DATA FOR THE TASK:
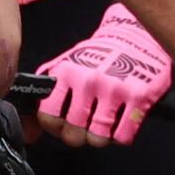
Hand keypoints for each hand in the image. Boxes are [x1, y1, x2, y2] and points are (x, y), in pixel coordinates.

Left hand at [34, 4, 173, 146]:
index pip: (49, 117)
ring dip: (100, 137)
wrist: (136, 34)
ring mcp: (115, 90)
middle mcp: (89, 82)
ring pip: (98, 140)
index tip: (63, 124)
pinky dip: (122, 136)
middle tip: (85, 127)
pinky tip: (121, 124)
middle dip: (79, 134)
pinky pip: (123, 136)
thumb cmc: (100, 54)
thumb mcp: (68, 61)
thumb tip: (33, 113)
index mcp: (68, 73)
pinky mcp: (140, 97)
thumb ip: (52, 85)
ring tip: (103, 125)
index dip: (55, 126)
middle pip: (73, 134)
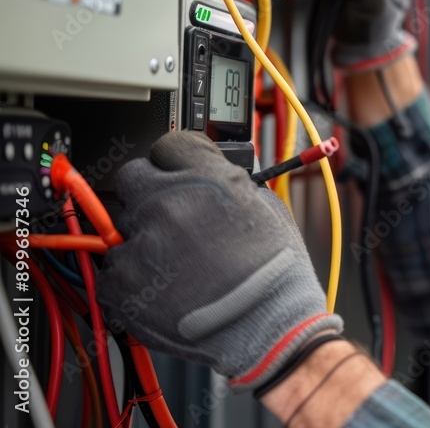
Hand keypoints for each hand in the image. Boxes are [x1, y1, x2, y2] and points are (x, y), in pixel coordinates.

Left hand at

TASK STATEMENT:
Everything from the line with "thumb mcp: (68, 61)" through the last line above must be repeated exactly, except the pictures.

COMPLETED EXERCISE:
thumb mcp: (68, 61)
thumb tip: (33, 113)
index mcp: (68, 73)
pinky mcp: (140, 97)
thumb ip: (52, 85)
ring tip: (103, 125)
index dip: (55, 126)
middle pip: (73, 134)
Hand keypoints for each hand in the image. Boxes are [x1, y1, x2, y2] and points are (x, y), in pixel coordinates.

Left hand at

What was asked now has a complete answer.